== Segment start ==

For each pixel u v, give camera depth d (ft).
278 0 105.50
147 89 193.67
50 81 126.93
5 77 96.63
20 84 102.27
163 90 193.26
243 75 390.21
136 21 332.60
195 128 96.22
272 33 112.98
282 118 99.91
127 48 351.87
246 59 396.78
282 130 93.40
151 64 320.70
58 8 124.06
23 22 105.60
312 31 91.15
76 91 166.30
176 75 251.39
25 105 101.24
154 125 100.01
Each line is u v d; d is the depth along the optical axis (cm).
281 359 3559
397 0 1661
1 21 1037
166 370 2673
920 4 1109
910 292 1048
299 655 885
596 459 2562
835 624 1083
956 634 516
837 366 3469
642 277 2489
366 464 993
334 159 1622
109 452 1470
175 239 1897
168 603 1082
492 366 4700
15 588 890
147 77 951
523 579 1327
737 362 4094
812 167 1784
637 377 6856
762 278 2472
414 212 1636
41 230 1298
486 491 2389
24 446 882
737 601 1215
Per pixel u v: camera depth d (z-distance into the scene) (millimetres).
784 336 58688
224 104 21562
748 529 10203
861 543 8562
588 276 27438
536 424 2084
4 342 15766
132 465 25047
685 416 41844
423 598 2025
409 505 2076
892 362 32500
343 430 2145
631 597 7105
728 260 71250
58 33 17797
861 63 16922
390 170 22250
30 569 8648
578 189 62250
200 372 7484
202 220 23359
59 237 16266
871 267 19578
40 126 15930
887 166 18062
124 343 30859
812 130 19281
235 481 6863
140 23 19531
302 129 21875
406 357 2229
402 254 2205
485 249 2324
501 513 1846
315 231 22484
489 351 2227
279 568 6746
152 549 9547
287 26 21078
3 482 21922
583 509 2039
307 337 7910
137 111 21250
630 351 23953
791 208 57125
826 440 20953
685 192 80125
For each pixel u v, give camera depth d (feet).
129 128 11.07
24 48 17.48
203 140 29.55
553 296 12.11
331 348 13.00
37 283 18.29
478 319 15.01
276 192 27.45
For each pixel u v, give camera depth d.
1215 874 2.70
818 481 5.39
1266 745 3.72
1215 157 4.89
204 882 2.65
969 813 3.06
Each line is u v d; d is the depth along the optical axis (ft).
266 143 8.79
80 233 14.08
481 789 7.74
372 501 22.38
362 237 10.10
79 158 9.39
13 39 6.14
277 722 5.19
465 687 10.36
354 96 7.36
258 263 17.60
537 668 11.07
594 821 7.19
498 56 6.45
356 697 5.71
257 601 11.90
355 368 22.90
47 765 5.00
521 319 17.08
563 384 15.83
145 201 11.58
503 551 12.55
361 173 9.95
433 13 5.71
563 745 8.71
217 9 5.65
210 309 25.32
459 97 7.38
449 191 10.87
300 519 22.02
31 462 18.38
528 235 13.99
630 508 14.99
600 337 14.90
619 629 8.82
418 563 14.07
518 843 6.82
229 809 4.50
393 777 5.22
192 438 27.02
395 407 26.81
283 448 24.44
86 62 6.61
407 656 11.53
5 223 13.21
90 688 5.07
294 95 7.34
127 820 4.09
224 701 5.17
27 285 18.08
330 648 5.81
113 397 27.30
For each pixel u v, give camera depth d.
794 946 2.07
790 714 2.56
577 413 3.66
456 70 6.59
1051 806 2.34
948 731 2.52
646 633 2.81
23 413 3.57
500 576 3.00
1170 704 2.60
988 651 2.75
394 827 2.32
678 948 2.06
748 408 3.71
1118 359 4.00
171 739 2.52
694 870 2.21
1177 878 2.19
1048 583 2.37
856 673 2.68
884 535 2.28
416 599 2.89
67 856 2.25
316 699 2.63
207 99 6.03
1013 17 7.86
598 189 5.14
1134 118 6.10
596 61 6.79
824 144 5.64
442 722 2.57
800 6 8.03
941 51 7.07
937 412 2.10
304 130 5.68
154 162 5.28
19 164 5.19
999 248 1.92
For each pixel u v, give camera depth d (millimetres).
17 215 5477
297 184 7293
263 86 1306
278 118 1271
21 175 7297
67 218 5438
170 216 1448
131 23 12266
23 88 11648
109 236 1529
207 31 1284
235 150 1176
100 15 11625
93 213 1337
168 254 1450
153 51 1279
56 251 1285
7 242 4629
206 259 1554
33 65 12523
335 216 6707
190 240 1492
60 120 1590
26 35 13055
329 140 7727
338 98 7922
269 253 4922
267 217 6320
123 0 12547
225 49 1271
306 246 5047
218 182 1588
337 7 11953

== Segment end ==

* _Task details_
This exercise requires that all of the entries be repeated exactly.

* _Solution to the exercise_
For each pixel u v, give camera depth d (ft).
278 0 105.50
147 89 193.67
50 81 126.93
5 77 96.63
20 84 102.27
163 90 193.26
243 75 390.21
136 21 332.60
195 128 96.22
272 33 112.98
282 118 99.91
127 48 351.87
246 59 396.78
282 130 93.40
151 64 320.70
58 8 124.06
23 22 105.60
312 31 91.15
76 91 166.30
176 75 251.39
25 105 101.24
154 125 100.01
Each line is u v d; d is the depth along the optical axis (cm).
281 359 3559
397 0 1661
1 21 1037
166 370 2673
920 4 1109
910 292 1048
299 655 885
596 459 2562
835 624 1083
956 634 516
837 366 3469
642 277 2489
366 464 993
334 159 1622
109 452 1470
175 239 1897
168 603 1082
492 366 4700
15 588 890
147 77 951
523 579 1327
737 362 4094
812 167 1784
637 377 6856
762 278 2472
414 212 1636
41 230 1298
486 491 2389
24 446 882
737 601 1215
Per pixel u v: camera depth d (z-distance into the scene) (millimetres).
784 336 58688
224 104 21562
748 529 10203
861 543 8562
588 276 27438
536 424 2084
4 342 15766
132 465 25047
685 416 41844
423 598 2025
409 505 2076
892 362 32500
343 430 2145
631 597 7105
728 260 71250
58 33 17797
861 63 16922
390 170 22250
30 569 8648
578 189 62250
200 372 7484
202 220 23359
59 237 16266
871 267 19578
40 126 15930
887 166 18062
124 343 30859
812 130 19281
235 481 6863
140 23 19531
302 129 21875
406 357 2229
402 254 2205
485 249 2324
501 513 1846
315 231 22484
489 351 2227
279 568 6746
152 549 9547
287 26 21078
3 482 21922
583 509 2039
307 337 7910
137 111 21250
630 351 23953
791 208 57125
826 440 20953
685 192 80125
For each pixel u v, give camera depth d (feet).
129 128 11.07
24 48 17.48
203 140 29.55
553 296 12.11
331 348 13.00
37 283 18.29
478 319 15.01
276 192 27.45
For each pixel u v, give camera depth d.
1215 874 2.70
818 481 5.39
1266 745 3.72
1215 157 4.89
204 882 2.65
969 813 3.06
Each line is u v d; d is the depth along the optical axis (ft).
266 143 8.79
80 233 14.08
481 789 7.74
372 501 22.38
362 237 10.10
79 158 9.39
13 39 6.14
277 722 5.19
465 687 10.36
354 96 7.36
258 263 17.60
537 668 11.07
594 821 7.19
498 56 6.45
356 697 5.71
257 601 11.90
355 368 22.90
47 765 5.00
521 319 17.08
563 384 15.83
145 201 11.58
503 551 12.55
361 173 9.95
433 13 5.71
563 745 8.71
217 9 5.65
210 309 25.32
459 97 7.38
449 191 10.87
300 519 22.02
31 462 18.38
528 235 13.99
630 508 14.99
600 337 14.90
619 629 8.82
418 563 14.07
518 843 6.82
229 809 4.50
393 777 5.22
192 438 27.02
395 407 26.81
283 448 24.44
86 62 6.61
407 656 11.53
5 223 13.21
90 688 5.07
294 95 7.34
127 820 4.09
224 701 5.17
27 285 18.08
330 648 5.81
113 397 27.30
For each pixel u v, give camera depth d.
794 946 2.07
790 714 2.56
577 413 3.66
456 70 6.59
1051 806 2.34
948 731 2.52
646 633 2.81
23 413 3.57
500 576 3.00
1170 704 2.60
988 651 2.75
394 827 2.32
678 948 2.06
748 408 3.71
1118 359 4.00
171 739 2.52
694 870 2.21
1177 878 2.19
1048 583 2.37
856 673 2.68
884 535 2.28
416 599 2.89
67 856 2.25
316 699 2.63
207 99 6.03
1013 17 7.86
598 189 5.14
1134 118 6.10
596 61 6.79
824 144 5.64
442 722 2.57
800 6 8.03
941 51 7.07
937 412 2.10
304 130 5.68
154 162 5.28
19 164 5.19
999 248 1.92
For each pixel u v, give camera depth d (millimetres).
17 215 5477
297 184 7293
263 86 1306
278 118 1271
21 175 7297
67 218 5438
170 216 1448
131 23 12266
23 88 11648
109 236 1529
207 31 1284
235 150 1176
100 15 11625
93 213 1337
168 254 1450
153 51 1279
56 251 1285
7 242 4629
206 259 1554
33 65 12523
335 216 6707
190 240 1492
60 120 1590
26 35 13055
329 140 7727
338 98 7922
269 253 4922
267 217 6320
123 0 12547
225 49 1271
306 246 5047
218 182 1588
337 7 11953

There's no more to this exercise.